• PROBLEM DETAILS
Using the records below, copy exactly the part that opens with the line holding "33953, sphericiy: 2 -> 4" and closes with the line holding "resp4: 3 -> 4", minus the pictures.

• INPUT DATA

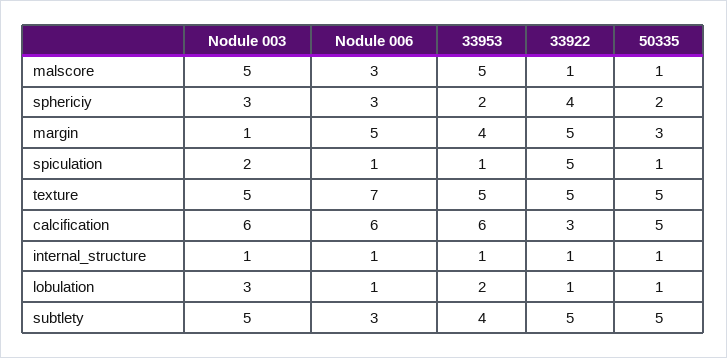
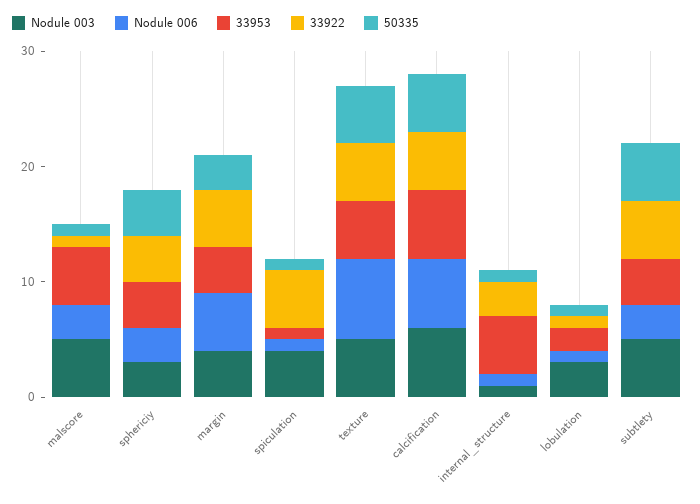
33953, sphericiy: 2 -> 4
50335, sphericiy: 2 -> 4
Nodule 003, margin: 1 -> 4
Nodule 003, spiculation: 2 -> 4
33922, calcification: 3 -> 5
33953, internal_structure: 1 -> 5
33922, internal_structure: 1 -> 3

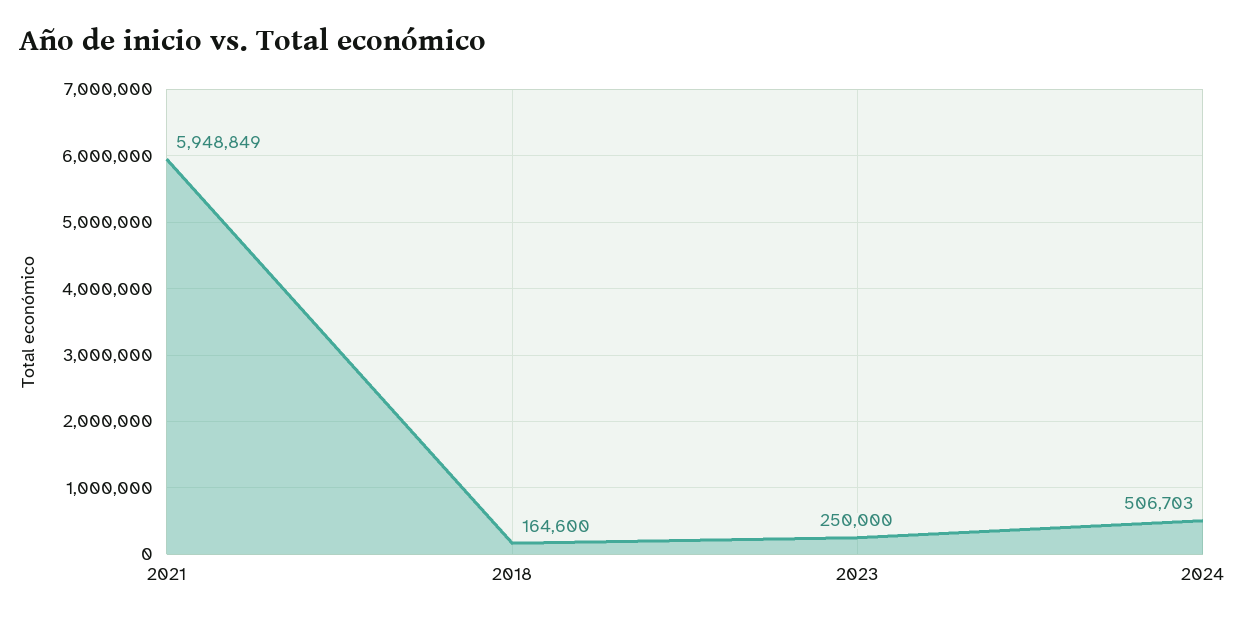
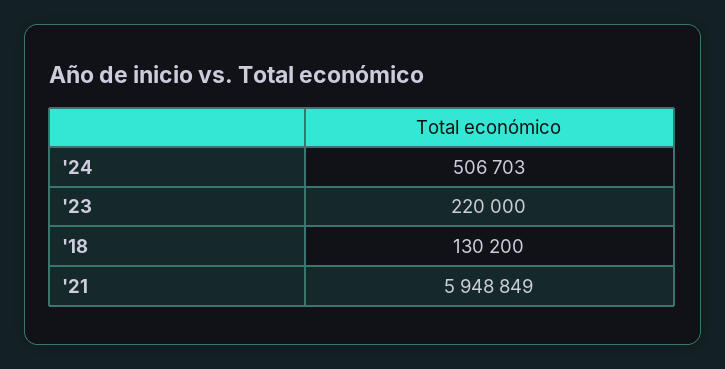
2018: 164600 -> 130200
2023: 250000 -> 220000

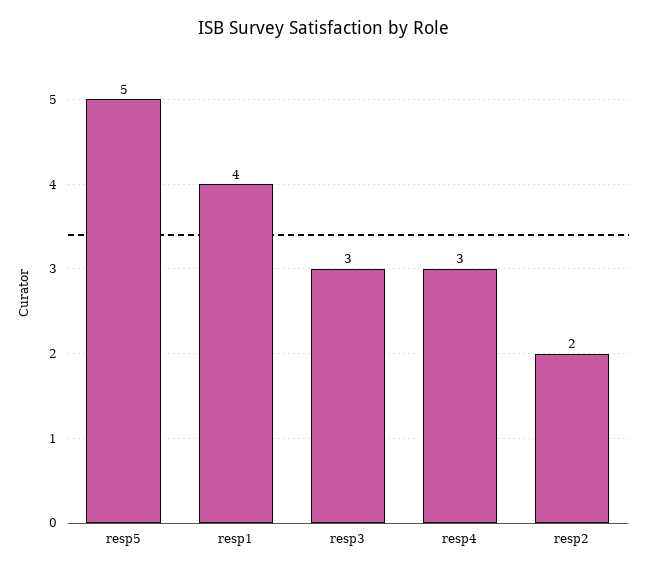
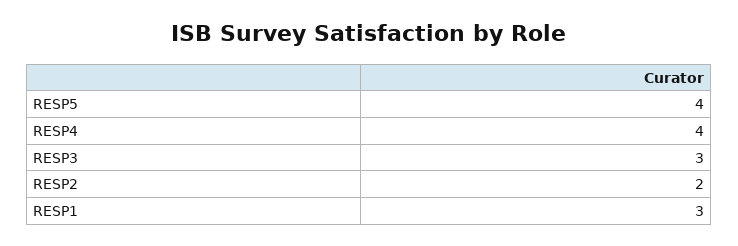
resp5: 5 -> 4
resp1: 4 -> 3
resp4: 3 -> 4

==

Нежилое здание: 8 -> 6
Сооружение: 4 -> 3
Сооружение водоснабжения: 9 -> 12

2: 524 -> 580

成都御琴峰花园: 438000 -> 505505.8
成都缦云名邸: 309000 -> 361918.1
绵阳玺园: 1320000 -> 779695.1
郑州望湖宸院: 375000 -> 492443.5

• SOLUTION BELOW
33953, sphericiy: 2 -> 4
50335, sphericiy: 2 -> 4
Nodule 003, margin: 1 -> 4
Nodule 003, spiculation: 2 -> 4
33922, calcification: 3 -> 5
33953, internal_structure: 1 -> 5
33922, internal_structure: 1 -> 3

2018: 164600 -> 130200
2023: 250000 -> 220000

resp5: 5 -> 4
resp1: 4 -> 3
resp4: 3 -> 4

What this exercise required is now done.